Ранние страхи колебались между теми угрозами, которые представлял монарх, и теми, которые представляла толпа; между фигурой анархиста и массами; между сумасшедшим и механическим роботом. Современные страхи соединяют фигуру смертника-подрывника и мусульманских масс. Фигура смертника-подрывника (как в ученых трудах, так и в популярном дискурсе) изолирована, отчуждена и одинока; часто он образован, всегда не в ладах с окружающим миром. Как и анархист, смертник-подрывник может быть образован или нет, может происходить из привилегированного слоя или нет, может быть частью сети или нет; но он всегда действует в одиночку. Страх перед террористом-самоубийцей выражает страх перед индивидом, который не может быть полностью известен, перед идеями в уме индивида, — идеями, которые не могут быть стерты посредством окультуривания.

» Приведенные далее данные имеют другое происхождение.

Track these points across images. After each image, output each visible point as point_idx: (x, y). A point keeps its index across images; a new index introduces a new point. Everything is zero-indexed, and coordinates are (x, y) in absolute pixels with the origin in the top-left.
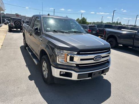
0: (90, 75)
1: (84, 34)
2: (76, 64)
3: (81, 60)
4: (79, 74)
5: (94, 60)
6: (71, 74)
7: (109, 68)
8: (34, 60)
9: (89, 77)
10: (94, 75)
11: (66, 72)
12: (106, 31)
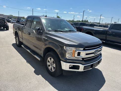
0: (92, 66)
1: (77, 32)
2: (82, 58)
3: (87, 54)
4: (84, 66)
5: (95, 54)
6: (79, 66)
7: (101, 59)
8: (35, 56)
9: (91, 68)
10: (94, 65)
11: (73, 65)
12: (83, 28)
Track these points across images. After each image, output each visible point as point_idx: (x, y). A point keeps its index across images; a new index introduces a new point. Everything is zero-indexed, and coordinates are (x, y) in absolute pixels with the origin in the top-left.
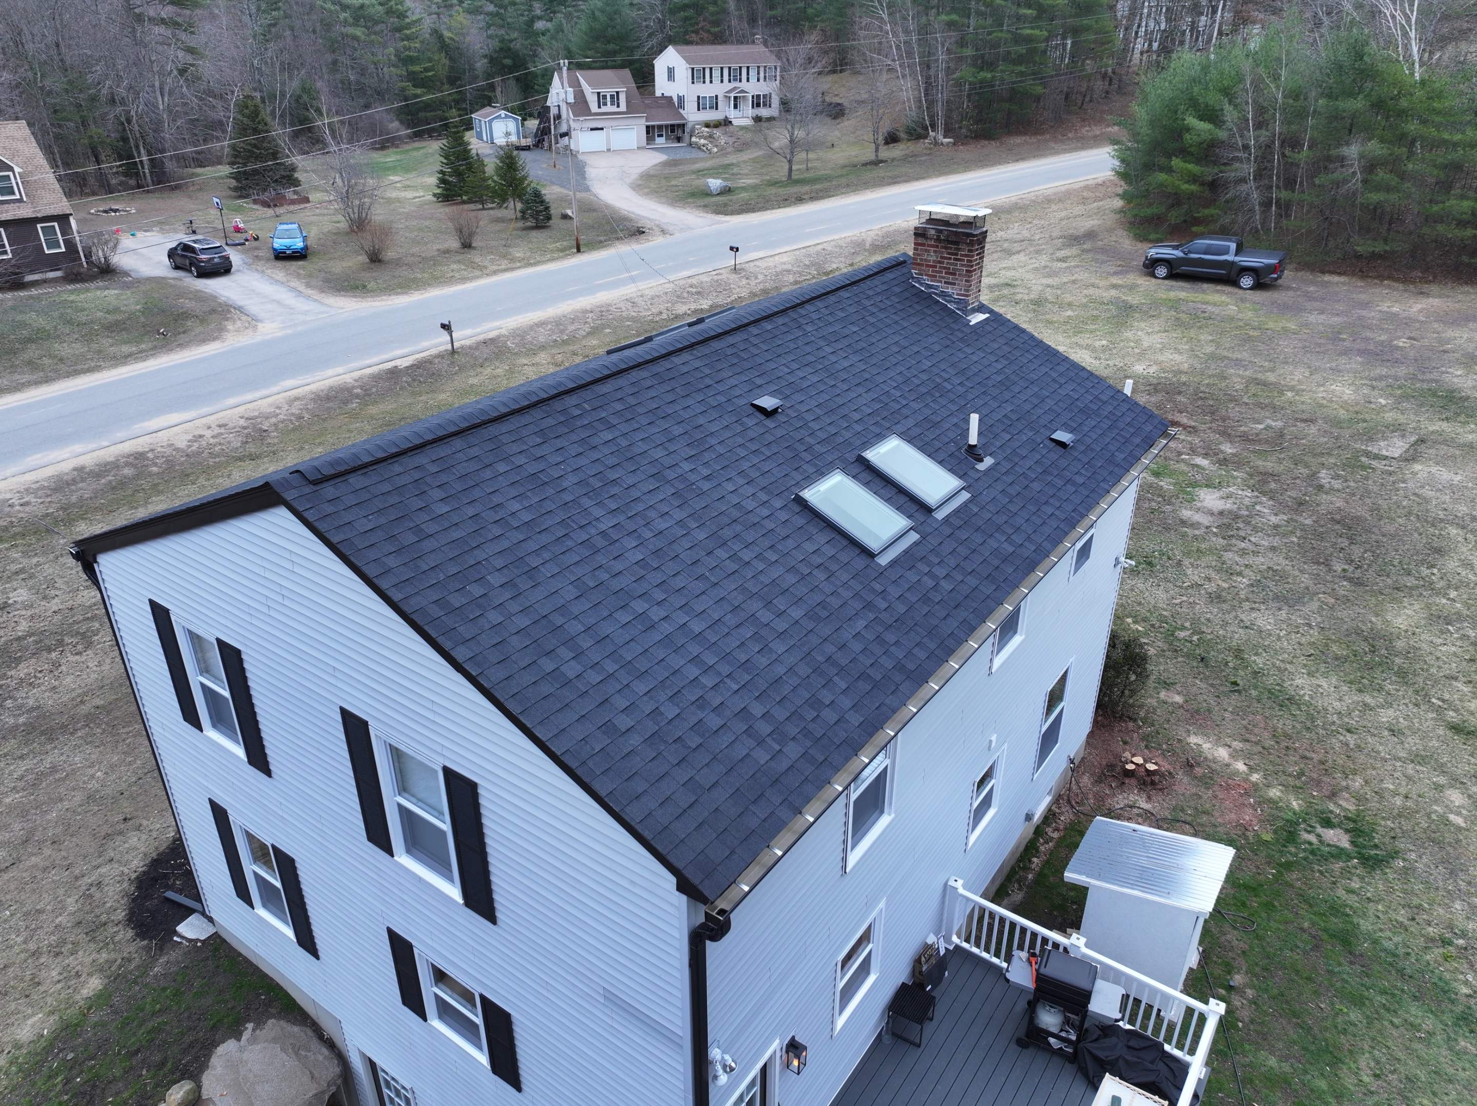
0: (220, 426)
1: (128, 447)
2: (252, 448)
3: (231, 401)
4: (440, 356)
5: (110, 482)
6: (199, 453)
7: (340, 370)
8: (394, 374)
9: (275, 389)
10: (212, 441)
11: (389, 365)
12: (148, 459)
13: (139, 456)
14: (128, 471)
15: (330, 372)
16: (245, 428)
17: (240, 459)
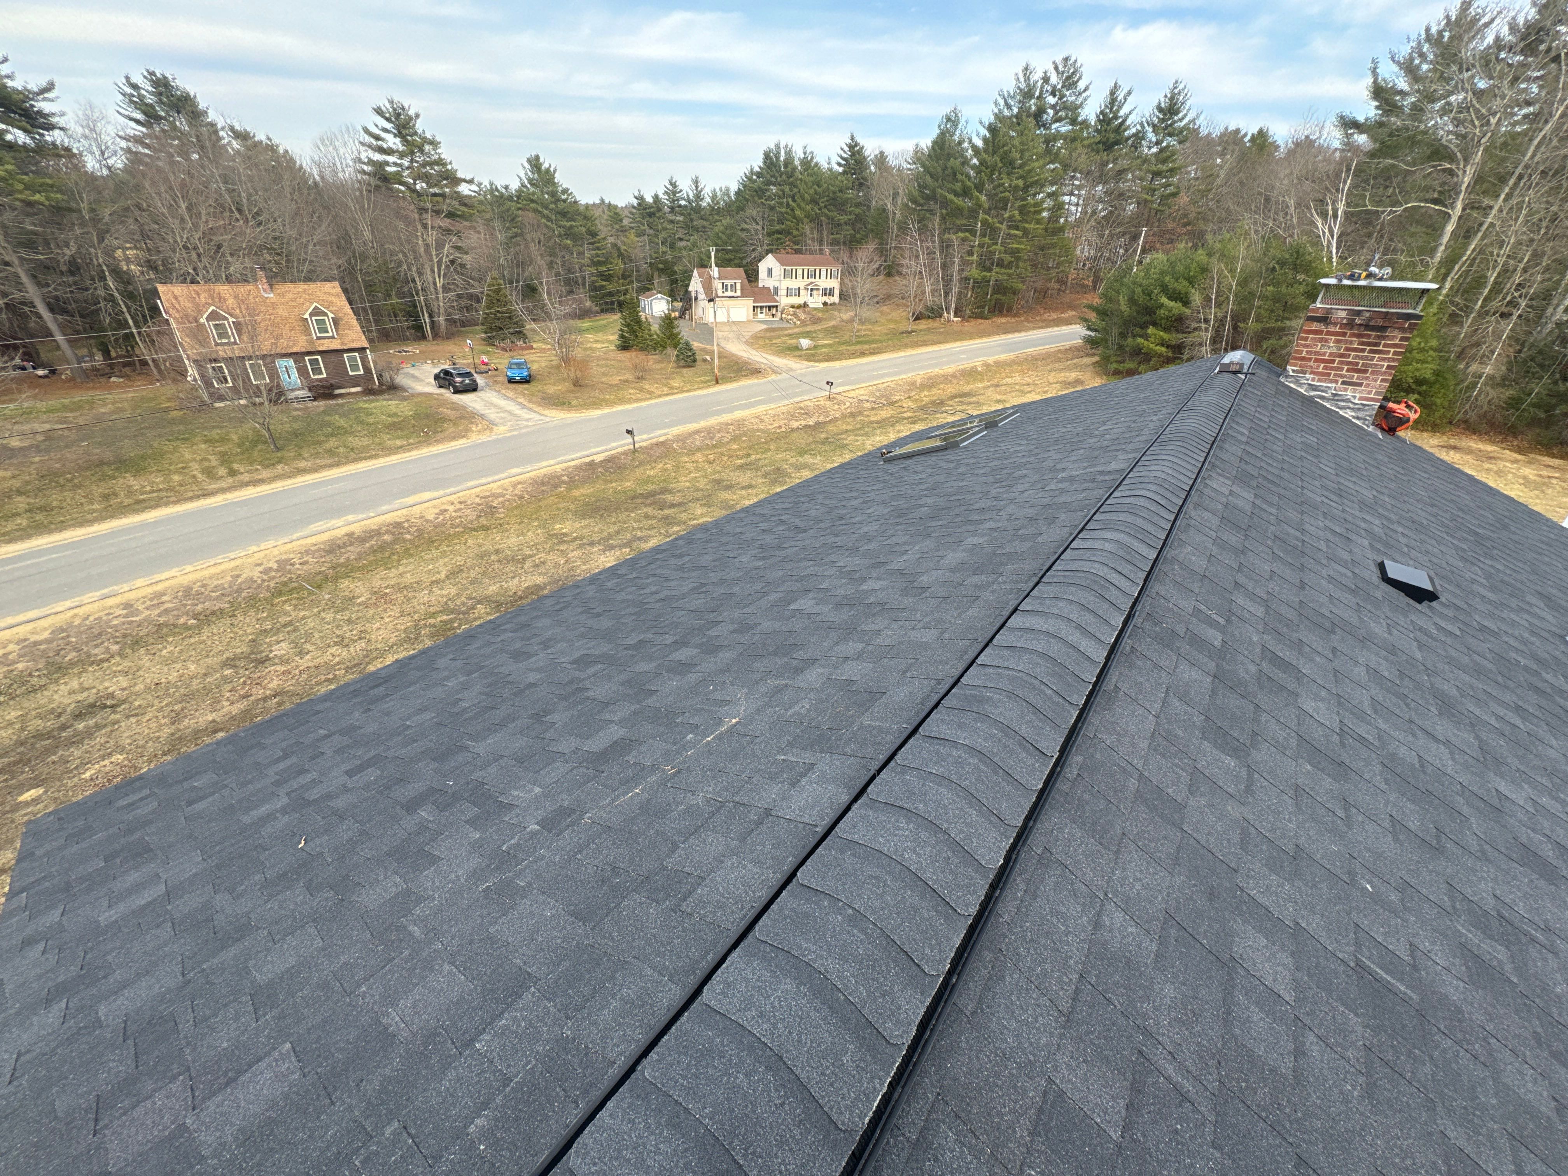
0: (461, 503)
1: (389, 518)
2: (484, 521)
3: (471, 484)
4: (625, 453)
5: (372, 546)
6: (443, 525)
7: (552, 462)
8: (591, 465)
9: (503, 475)
10: (454, 514)
11: (587, 460)
12: (403, 528)
13: (398, 525)
14: (387, 538)
15: (545, 463)
16: (480, 505)
17: (475, 530)
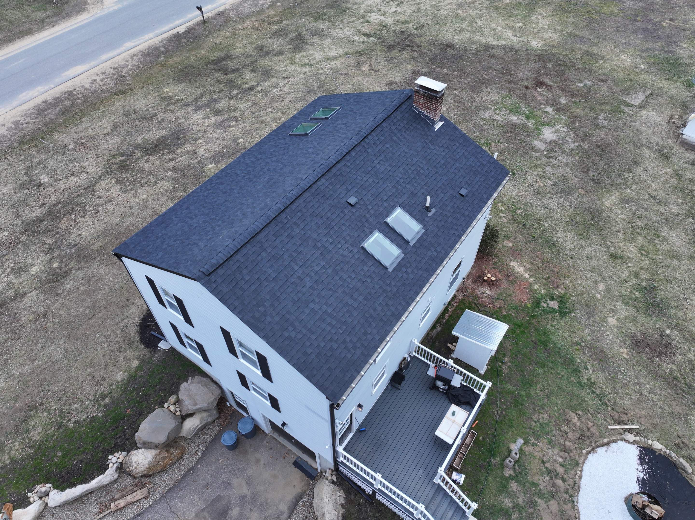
0: (102, 74)
1: (63, 88)
2: (120, 87)
3: (104, 57)
4: (198, 24)
5: (61, 109)
6: (96, 91)
7: (151, 35)
8: (177, 36)
9: (123, 49)
10: (101, 83)
11: (174, 32)
12: (74, 95)
13: (70, 93)
14: (67, 103)
15: (147, 37)
16: (114, 75)
17: (116, 94)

Жизнь с другими людьми в городе, пригороде или в деревне требует мужества, доверия или беспамятства. Мы знаем (хотя и забыли), что, как некогда заметил Гоббс, каждый может убить любого другого. Мы знаем (хотя верим, что этого не случится), что кто-то может выстрелить в «человека Х» в школе, или на военной базе, или на парковке у магазина. Мы знаем это, но мы забыли. Мы забыли, потому что доверяем нашим соседям или — чаще — потому что принимаем риск жить так и там, как и где мы живем: потому что мы хотим всех тех вещей, что нам приносят другие люди. Мы забываем об этом, потому что должны вести демократическую политику, иметь мужество, а мужество требует от нас забыть о своих страхах.

Террорист живет нашими страхами, а не только простым страхом смерти. Смертник-подрывник напоминает нам, что мы всегда загадка друг для друга. Смертник-подрывник пользуется ужасом и обещает, что однажды мир может взорваться и что это может стать делом рук одиночки. Террорист — это темная сторона индивидуализма. Мы боимся террора, потому что знаем, что эта сила всегда находится у нас под рукой.